=== Section Start ===
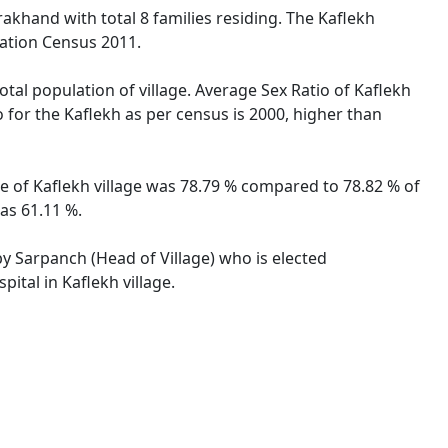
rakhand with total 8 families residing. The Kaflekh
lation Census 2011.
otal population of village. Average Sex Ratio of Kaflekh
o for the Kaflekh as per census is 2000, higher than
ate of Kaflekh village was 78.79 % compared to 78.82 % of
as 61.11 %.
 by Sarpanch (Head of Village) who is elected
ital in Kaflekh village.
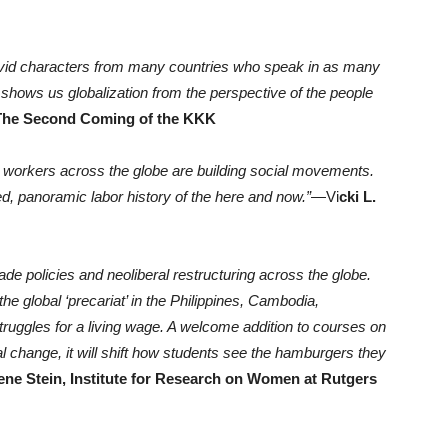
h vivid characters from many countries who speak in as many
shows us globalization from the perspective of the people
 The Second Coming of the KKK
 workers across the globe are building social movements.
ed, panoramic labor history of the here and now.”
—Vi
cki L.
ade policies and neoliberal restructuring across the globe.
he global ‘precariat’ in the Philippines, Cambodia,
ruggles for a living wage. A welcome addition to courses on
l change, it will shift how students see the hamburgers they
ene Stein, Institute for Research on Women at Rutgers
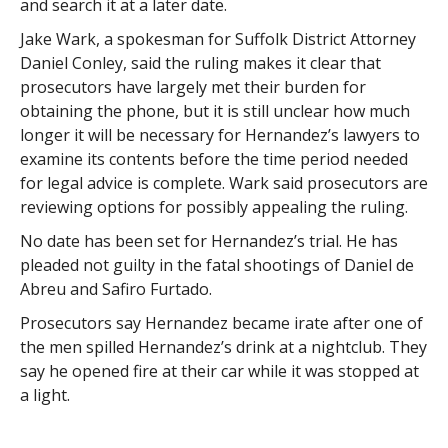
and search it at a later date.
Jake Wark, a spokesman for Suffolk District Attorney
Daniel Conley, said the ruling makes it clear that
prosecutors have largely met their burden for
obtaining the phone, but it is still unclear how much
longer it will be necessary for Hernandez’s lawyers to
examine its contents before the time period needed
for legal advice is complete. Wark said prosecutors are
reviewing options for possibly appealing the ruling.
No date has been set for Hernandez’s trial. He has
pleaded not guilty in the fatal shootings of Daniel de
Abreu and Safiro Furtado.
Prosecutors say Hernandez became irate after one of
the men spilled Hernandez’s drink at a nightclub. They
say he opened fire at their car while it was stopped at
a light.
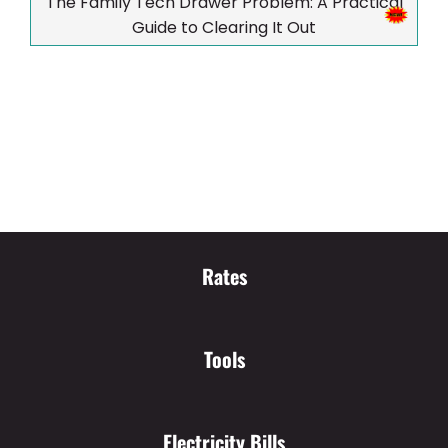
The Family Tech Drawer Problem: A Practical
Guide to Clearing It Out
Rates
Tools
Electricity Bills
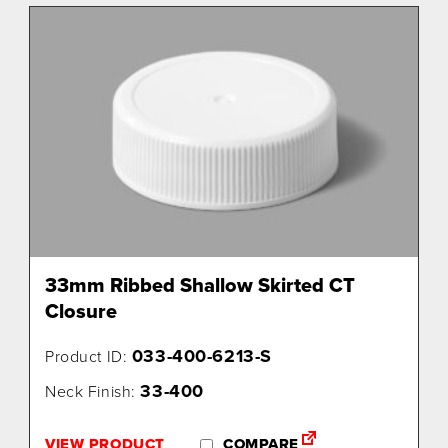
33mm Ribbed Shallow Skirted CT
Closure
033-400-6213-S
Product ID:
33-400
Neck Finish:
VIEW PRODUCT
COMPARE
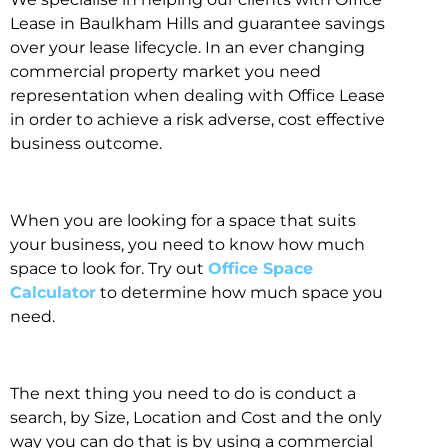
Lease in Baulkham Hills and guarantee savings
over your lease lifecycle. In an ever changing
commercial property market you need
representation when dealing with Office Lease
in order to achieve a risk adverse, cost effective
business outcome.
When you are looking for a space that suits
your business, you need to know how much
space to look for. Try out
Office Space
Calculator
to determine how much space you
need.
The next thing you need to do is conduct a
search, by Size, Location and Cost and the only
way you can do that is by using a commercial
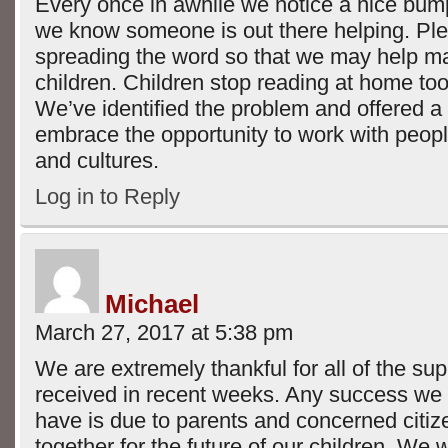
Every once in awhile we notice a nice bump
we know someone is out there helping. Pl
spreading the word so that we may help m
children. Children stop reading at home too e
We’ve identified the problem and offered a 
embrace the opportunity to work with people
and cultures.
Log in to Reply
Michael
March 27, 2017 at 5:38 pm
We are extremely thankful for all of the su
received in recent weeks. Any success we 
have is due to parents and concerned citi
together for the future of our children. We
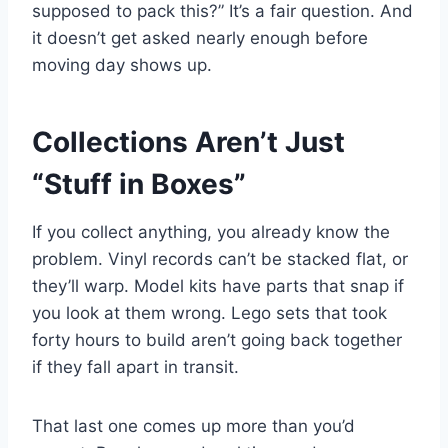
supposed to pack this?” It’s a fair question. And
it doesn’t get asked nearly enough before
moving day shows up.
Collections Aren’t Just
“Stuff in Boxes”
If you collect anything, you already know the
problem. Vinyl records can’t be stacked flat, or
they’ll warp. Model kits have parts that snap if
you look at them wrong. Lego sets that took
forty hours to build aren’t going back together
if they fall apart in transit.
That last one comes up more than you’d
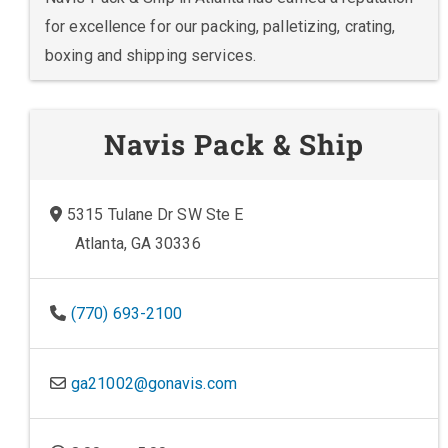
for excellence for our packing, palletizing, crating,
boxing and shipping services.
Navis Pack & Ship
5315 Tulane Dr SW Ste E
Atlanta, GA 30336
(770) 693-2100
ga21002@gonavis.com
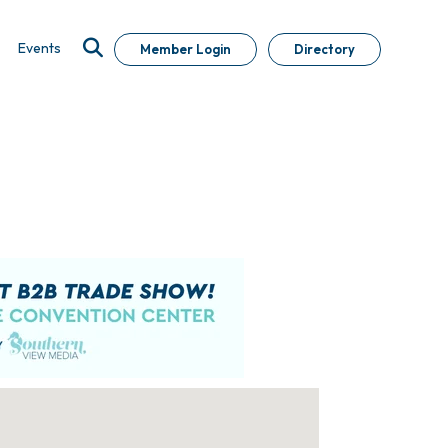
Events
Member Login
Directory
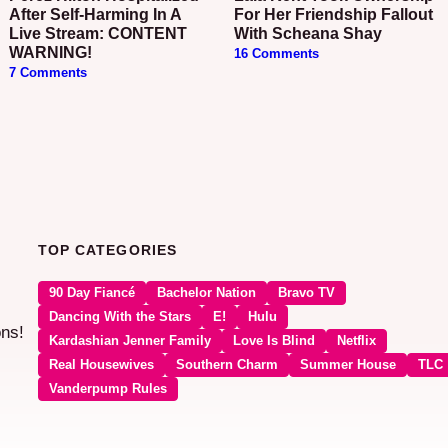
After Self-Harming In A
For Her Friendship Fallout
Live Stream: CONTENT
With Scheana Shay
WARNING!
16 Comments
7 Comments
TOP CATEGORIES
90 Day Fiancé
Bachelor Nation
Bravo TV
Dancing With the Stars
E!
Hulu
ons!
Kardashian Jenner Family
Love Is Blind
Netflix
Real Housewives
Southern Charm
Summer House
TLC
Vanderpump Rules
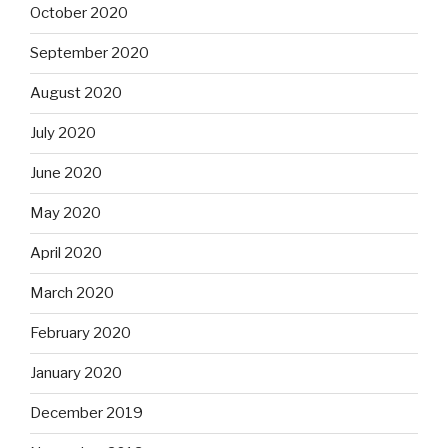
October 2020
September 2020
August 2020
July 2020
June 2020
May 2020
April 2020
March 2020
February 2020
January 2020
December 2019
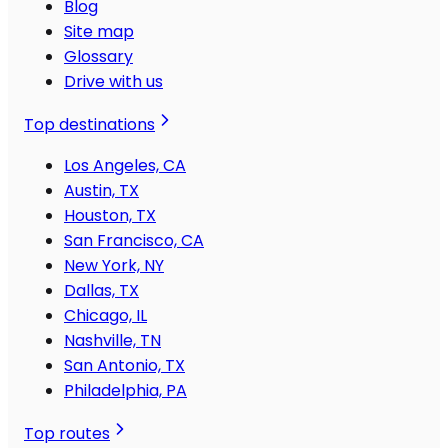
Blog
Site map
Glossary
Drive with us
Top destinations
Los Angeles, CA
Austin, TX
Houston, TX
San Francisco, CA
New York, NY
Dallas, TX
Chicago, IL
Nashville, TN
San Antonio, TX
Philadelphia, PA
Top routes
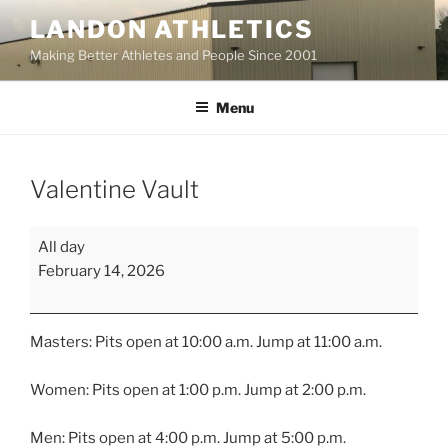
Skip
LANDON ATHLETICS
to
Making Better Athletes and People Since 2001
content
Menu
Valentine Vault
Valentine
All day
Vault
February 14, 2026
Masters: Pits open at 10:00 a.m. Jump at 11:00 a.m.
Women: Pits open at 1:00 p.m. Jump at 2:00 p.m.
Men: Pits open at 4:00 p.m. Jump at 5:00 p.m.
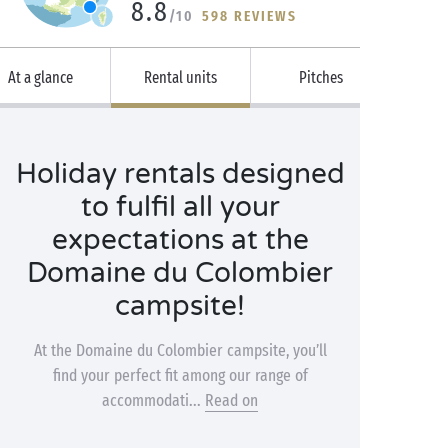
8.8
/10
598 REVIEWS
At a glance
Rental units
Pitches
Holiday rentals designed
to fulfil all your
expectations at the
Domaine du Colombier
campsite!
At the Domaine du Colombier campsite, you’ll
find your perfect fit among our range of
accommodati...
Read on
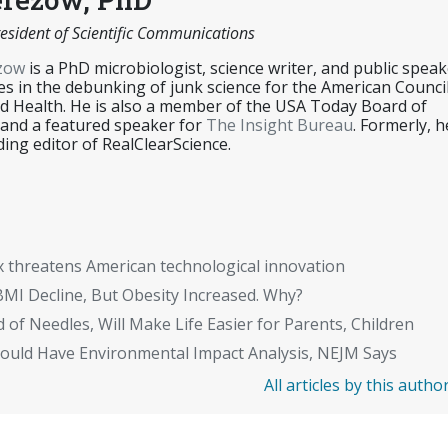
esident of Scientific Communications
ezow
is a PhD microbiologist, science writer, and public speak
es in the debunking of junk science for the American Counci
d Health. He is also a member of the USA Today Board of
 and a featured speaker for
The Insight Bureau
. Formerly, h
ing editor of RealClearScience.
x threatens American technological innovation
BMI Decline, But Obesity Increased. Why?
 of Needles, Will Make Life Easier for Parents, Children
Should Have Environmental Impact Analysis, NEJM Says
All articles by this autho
=== Section End ===
Task prompt:
Nothing outside the stretch above, from the line with "boxing and shipping services." through the line with "Houston, TX", is set down. Transcribe that stretch exactly, ends included, but not its pictures.

Expected output:
boxing and shipping services.
Navis Pack & Ship
5315 Tulane Dr SW Ste E
Atlanta, GA 30336
(770) 693-2100
ga21002@gonavis.com
Events
Member Login
Directory
After Self-Harming In A
For Her Friendship Fallout
Live Stream: CONTENT
With Scheana Shay
WARNING!
16 Comments
7 Comments
TOP CATEGORIES
90 Day Fiancé
Bachelor Nation
Bravo TV
Dancing With the Stars
E!
Hulu
ons!
Kardashian Jenner Family
Love Is Blind
Netflix
Real Housewives
Southern Charm
Summer House
TLC
Vanderpump Rules
October 2020
September 2020
August 2020
July 2020
June 2020
May 2020
April 2020
March 2020
February 2020
January 2020
December 2019
Blog
Site map
Glossary
Drive with us
Top destinations
Los Angeles, CA
Austin, TX
Houston, TX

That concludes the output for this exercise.